Правда, использование этого ориентира потребует отказаться от механического интерполирования статистических кривых, которым футурология в основном занималась до сих пор. Зато, признав свободу, она сможет сбросить маску мрачной фатальности и с полным правом разрабатывать целый ряд обнадеживающих прогнозов, а именно: не дает ли нам неуничтожимость томления человеческого духа гарантии в том, что ни один, даже самый совершенный деспотизм не сможет установиться навечно? Не явится ли выбор ведения и впредь могучим средством, откладывающим очередной конец света на неопределенное время? Не окажется ли ему по силам пресечь даже самую несокрушимую тенденцию нашего времени — рост вооружений и угрозу мировой войны? Ведь Мы нуждаются вовсе не во взаимной вражде и войнах как таковых, а лишь в поглощении избыточной энергии осуществления свободы; не может ли эта энергия быть поглощена другими, не военными путями — овладением космоса, дна океана, экономическим и спортивным соперничеством, или, в соответствии с предчувствием русских религиозных мыслителей XX века, — построением Нового Града?

Философские идеи проникают в жизнь причудливыми и, как правило, очень долгими путями. Но что-то говорит мне за то, что эта книга найдет отклик в умах и сердцах уже нынешнего поколения. Слишком близко она касается страстей и политики, чтобы оставить кого-то равнодушным.

Я предвижу, что у практической метафизики будет много противников, — им мне нечего больше сказать. Будет и много искренних сторонников — к ним я хочу обратиться с самым настоятельным увещеванием.

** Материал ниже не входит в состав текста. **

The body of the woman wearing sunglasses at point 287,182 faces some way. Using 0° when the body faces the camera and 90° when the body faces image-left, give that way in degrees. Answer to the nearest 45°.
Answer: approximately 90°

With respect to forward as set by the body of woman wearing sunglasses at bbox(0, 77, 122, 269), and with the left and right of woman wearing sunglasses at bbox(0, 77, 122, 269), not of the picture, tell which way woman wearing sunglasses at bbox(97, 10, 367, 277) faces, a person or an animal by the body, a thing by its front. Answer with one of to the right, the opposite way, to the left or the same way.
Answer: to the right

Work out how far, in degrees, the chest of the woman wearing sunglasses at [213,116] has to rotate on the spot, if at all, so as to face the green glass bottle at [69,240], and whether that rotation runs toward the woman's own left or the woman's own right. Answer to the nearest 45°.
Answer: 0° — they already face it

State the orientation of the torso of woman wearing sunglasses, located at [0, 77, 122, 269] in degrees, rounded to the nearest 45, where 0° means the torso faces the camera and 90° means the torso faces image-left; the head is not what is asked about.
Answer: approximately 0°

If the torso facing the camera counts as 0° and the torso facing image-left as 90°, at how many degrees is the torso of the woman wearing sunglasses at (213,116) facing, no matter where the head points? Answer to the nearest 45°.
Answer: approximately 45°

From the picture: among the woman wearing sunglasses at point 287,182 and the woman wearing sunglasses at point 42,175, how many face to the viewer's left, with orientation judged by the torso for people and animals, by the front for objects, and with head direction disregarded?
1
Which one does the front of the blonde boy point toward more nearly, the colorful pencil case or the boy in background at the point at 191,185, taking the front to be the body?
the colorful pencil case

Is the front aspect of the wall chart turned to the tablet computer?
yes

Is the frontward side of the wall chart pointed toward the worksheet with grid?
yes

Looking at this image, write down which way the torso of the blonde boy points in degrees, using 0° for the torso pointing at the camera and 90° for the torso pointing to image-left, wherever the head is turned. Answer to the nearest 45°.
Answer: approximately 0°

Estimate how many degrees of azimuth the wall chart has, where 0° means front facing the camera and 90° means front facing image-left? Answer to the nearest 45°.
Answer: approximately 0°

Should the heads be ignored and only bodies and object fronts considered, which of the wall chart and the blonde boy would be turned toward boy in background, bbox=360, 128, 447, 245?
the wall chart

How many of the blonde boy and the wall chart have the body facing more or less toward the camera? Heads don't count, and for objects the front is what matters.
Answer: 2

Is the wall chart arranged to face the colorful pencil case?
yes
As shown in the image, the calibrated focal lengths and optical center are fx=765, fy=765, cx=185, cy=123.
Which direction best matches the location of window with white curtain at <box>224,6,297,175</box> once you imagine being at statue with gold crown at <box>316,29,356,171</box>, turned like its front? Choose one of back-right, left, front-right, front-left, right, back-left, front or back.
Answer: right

Исторический опыт показывает, что чем шире распространяется какая-то идея в умах, тем большему извращению она подвергается. Идеи теоретической и практической метафизики извратить особенно легко; ибо разум человеческий настолько еще не приучен к дисциплине мышления, преподанной Кантом, с такой готовностью переходит границы, установленные им, что вряд ли какой-то человек сможет без насилия над собой отказать себе в удовольствии толковать о вещи в себе, о воле, с уверенностью и апломбом, будто она так же доступна нашему сознанию, как любое явление. Поэтому, желая заранее уменьшить это неизбежное зло, я хочу закончить книгу следующими ограничениями к использованию изложенных в ней идей:

1. Теоретический постулат о врожденном неравенстве воль не может иметь никакого практического применения. Ни одного человека нельзя объявить высшим или низшим по признаку свободы, ибо свобода каждого — бесконечна, судим же мы о ней лишь по проявлениям, которые всегда конечны, и поэтому не могут служить основанием для сравнения.

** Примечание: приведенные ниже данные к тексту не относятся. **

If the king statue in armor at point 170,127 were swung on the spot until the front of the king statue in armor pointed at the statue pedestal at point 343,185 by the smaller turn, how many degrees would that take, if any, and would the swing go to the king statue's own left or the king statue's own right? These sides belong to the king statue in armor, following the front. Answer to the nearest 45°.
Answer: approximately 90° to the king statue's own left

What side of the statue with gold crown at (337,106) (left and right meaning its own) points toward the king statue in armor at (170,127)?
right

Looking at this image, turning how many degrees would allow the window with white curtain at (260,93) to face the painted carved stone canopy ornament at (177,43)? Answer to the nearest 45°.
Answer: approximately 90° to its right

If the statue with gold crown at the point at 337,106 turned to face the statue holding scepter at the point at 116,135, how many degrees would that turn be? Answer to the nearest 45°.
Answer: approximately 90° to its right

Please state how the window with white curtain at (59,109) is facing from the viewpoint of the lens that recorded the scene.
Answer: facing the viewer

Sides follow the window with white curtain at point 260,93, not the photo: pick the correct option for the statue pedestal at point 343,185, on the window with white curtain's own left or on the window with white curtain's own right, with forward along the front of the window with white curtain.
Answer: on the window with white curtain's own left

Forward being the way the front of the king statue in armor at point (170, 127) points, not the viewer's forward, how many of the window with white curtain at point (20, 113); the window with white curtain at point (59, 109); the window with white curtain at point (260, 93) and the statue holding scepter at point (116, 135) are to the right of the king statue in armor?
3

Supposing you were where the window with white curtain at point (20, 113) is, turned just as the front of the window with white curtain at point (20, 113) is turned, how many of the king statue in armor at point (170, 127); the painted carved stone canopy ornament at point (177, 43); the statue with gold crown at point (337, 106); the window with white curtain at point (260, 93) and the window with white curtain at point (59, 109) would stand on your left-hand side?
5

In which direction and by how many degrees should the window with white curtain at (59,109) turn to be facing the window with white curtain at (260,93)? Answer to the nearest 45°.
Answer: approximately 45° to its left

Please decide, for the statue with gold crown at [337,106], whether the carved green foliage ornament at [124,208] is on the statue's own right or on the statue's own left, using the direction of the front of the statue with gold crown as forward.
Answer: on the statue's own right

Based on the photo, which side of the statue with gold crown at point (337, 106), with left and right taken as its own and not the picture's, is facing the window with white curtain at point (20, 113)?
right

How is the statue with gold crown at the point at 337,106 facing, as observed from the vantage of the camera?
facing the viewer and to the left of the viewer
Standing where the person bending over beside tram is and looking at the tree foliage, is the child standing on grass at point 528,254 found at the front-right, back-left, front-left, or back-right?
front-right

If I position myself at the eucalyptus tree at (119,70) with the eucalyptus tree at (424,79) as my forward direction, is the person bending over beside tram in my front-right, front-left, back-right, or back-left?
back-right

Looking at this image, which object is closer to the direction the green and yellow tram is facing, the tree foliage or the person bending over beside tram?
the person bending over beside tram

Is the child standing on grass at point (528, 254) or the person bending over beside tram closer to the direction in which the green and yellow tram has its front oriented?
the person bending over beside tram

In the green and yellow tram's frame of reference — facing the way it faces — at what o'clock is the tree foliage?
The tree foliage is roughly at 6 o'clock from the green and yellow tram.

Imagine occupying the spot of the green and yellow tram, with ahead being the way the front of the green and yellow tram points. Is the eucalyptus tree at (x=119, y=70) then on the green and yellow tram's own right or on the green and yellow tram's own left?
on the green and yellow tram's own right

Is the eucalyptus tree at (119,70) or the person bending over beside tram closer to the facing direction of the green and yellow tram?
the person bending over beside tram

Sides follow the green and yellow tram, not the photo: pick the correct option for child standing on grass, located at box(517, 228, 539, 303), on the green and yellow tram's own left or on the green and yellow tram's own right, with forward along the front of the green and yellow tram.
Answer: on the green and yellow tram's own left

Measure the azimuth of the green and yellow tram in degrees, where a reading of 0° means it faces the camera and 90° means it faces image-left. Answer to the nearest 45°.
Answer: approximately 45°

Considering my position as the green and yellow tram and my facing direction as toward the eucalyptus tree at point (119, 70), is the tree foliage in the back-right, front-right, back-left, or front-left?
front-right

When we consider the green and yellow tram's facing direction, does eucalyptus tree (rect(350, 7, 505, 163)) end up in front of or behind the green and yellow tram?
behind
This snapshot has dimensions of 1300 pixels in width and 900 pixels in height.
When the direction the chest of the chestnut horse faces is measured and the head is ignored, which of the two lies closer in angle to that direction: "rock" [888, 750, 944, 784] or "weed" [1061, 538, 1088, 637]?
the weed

2. Понятие о выборе между ведением и неведением также не может быть использовано для оценки человека. Знать мы можем только о собственном выборе; о том, каких терзаний стоит то или иное незабывание, понимание, провиденье нашему ближнему, остается только догадываться.

3. Томление духа, жажда осуществления свободы могут когда-нибудь быть использованы ловкими юристами и психиатрами в качестве оправдательных мотивов даже для уголовных преступлений. Этого не должно произойти — никому не дано измерить остроту томления чужой души. Поэтому пусть Фемида по-прежнему стоит с повязкой на глазах и судит только поступок.

4. Демографическая гипотеза при неосторожном использовании ее может подвести практическую метафизику к пропасти расизма. Каждый, кто заинтересован в том, чтобы этого не случилось, должен строго следить за собой и другими и не позволять переносить какие бы то ни было оценочные суждения о государственных и национальных Мы на любого произвольно взятого члена этих Мы.

5. Предложение мыслить волю Мы более свободной, чем воля Я, основано на том, что Мы может в мире явлений несравненно больше, чем Я. По аналогии можно приписать Мы и систему представлений, и жажду осуществления свободы, и даже томление духа. Однако все это будут лишь допущения, принятые для удобства, в то время как свою волю каждый из нас доподлинно знает томящейся и свободной. Поэтому никакие требования к воле Я отказаться от своих свобод во имя якобы высшей свободы Мы не могут быть обоснованы практической метафизикой.

Какие бы спекулятивные построения ни сооружала философия для собственной стройности и завершенности, ей ни на минуту нельзя забывать того, что с полной достоверностью о вещи в себе, о воле известно лишь одно: Божественный дар свободы, а с ним и бремя ответственности дарованы лично каждому человеку — "Царствие Божие внутрь вас есть" (Лука 17.21).